Beda dengan Kepemimpinan Presiden Prabowo saat ini. Ketika kegaduhan muncul akibat polemik empat pulau yang diperebutkan Gubernur Sumut dan Gubernur Aceh, Presiden Prabowo dengan tegas mengambil sikap dan memutuskan bahwa empat pulau tersebut masuk wilayah Provinsi Aceh.
Tito Sumber Kegaduhan
Menteri Dalam Negeri Tito Karnavian menjadi tersangka utama sumber kegaduhan.
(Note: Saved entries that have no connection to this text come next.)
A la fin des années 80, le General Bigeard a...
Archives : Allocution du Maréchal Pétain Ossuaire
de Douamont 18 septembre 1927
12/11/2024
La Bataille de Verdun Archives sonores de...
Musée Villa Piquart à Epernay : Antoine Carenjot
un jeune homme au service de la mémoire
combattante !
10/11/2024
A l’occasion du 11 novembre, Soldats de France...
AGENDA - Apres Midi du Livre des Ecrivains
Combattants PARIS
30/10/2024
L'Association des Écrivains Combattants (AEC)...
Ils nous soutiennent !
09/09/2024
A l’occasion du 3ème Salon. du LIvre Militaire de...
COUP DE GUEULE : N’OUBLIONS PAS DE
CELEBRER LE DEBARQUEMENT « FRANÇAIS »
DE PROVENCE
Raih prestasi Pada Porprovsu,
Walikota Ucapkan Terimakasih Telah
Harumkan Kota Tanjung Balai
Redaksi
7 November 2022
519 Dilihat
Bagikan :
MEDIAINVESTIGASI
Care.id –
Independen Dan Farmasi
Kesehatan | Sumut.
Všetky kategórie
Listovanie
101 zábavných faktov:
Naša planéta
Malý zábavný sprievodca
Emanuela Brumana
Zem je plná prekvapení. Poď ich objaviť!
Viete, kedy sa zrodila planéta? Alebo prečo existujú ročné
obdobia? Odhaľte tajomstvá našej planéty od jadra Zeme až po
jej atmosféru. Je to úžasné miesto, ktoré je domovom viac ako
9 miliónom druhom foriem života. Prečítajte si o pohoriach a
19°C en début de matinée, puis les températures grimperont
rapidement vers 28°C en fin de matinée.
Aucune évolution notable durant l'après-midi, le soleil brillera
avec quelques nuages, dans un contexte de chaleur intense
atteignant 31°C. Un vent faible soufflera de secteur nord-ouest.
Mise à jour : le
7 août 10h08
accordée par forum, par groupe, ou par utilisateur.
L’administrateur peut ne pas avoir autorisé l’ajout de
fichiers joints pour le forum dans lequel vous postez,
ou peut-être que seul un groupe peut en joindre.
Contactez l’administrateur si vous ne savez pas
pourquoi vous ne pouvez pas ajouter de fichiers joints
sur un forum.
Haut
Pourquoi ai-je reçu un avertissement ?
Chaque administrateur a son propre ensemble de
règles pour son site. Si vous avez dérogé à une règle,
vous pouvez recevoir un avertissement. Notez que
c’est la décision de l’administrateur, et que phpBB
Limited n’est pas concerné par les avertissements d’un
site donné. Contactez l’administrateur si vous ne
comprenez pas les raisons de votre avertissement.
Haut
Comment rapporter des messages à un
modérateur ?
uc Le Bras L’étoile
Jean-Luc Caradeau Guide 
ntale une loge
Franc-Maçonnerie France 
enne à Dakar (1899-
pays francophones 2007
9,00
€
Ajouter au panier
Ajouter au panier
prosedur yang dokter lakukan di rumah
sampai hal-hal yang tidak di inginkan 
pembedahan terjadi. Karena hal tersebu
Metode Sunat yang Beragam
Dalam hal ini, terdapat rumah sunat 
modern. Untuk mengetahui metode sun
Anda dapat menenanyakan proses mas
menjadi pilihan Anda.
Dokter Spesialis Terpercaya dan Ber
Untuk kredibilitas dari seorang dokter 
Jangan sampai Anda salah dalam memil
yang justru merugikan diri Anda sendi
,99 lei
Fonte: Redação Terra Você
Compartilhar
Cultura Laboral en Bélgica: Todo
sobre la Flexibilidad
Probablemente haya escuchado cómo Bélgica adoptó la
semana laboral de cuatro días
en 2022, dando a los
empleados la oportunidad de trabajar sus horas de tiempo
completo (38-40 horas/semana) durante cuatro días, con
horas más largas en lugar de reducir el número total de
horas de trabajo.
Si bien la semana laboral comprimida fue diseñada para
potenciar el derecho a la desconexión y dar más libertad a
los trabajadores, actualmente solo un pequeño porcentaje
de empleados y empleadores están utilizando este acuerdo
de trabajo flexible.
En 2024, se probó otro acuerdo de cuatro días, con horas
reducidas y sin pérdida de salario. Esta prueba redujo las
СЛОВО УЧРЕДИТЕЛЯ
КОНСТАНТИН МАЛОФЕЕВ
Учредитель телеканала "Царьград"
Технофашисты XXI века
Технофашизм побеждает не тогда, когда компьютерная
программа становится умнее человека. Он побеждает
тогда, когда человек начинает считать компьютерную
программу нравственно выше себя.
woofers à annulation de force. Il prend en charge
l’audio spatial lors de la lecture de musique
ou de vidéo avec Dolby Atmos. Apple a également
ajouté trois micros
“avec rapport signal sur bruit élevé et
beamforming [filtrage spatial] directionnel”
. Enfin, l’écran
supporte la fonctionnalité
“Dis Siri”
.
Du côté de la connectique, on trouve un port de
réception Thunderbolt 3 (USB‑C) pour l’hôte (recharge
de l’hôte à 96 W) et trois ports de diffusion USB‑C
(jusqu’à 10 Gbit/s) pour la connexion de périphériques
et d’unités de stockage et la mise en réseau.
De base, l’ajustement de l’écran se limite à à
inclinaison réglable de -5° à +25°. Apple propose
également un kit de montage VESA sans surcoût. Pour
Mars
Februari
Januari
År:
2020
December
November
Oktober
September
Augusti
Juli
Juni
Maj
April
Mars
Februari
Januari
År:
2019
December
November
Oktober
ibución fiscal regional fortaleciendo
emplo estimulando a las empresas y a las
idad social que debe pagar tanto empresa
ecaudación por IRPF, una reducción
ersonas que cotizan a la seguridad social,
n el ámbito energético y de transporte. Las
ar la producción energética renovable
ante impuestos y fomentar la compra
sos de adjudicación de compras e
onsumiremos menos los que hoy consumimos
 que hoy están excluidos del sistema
Tak ayal, dia pun menjadi pusat serangan kritikus handal Netizen Indonesia, usai Presiden memutuskan empat pulau tersebut masuk wilayah Aceh.
“Dia pikir masih di era mulyono, bisa atur pimpinannya yang plonga-plongo,”tulis akun x @rohimsejati.
Karena itulah, muncul desakan termasuk dari suara netizen Indonesia, meminta Tito Karnavian mundur dari jabatannya.
Pasalnya, Mendagri Tito dinilai telah membuat gaduh lantaran berupaya memindahkan kepemilikan empat pulau di Provinsi Aceh ke Provinsi Sumatera Utara (Sumut) lewat keputusan menteri dalam negeri (Kepmendagri) Nomor 300.2.2-2138/2025.
“Sudah seharusnya Tito mengundurkan diri dari jabatannya. Hal itu sebagai konsekuensi logis dari keputusannya yang sudah membuat keresahan, setidaknya bagi warga Aceh,” kata pengamat komunikasi politik dari Universitas Esa Unggul, M.Jamiluddin Ritonga kepada Suaranetizennews.
Menurut Jamiluddin, ditinjau dari aspek politis maupun strategis yang berkenaan dengan keutuhan Negara Kesatuan Republik Indonesia (NKRI), kebijakan yang dibuat Tito sebelumnya mengancam stabilitas nasional.
“Tito sudah keliru dalam mengambil keputusan. Karena itu, secara moral sudah seharusnya Tito mengundurkan diri dari Mendagri,” kata mantan Dekan Fikom IISIP Jakarta ini.
Sebelum mengundurkan diri, Jamiluddin menyarankan Tito untuk terlebih dahulu meminta maaf kepada warga Aceh secara terbuka. Mengingat, akibat keputusannya itu Tito sudah membuat warga Aceh resah dan marah.
Bahkan, kata Jamiluddin, keputusan Tito sudah membuat gesekan warga Aceh dan Sumut. Gesekan itu hampir membuat stabilitas politik nasional goyah.
“Permintaan maaf itu diperlukan untuk mengobati goresan warga Aceh, akibat keputusan ceroboh tersebut. Setidaknya menjadi obat penawar bagi warga Aceh dan memulihkan kepercayaan kepada pemerintah pusat,” pungkas Jamiluddin.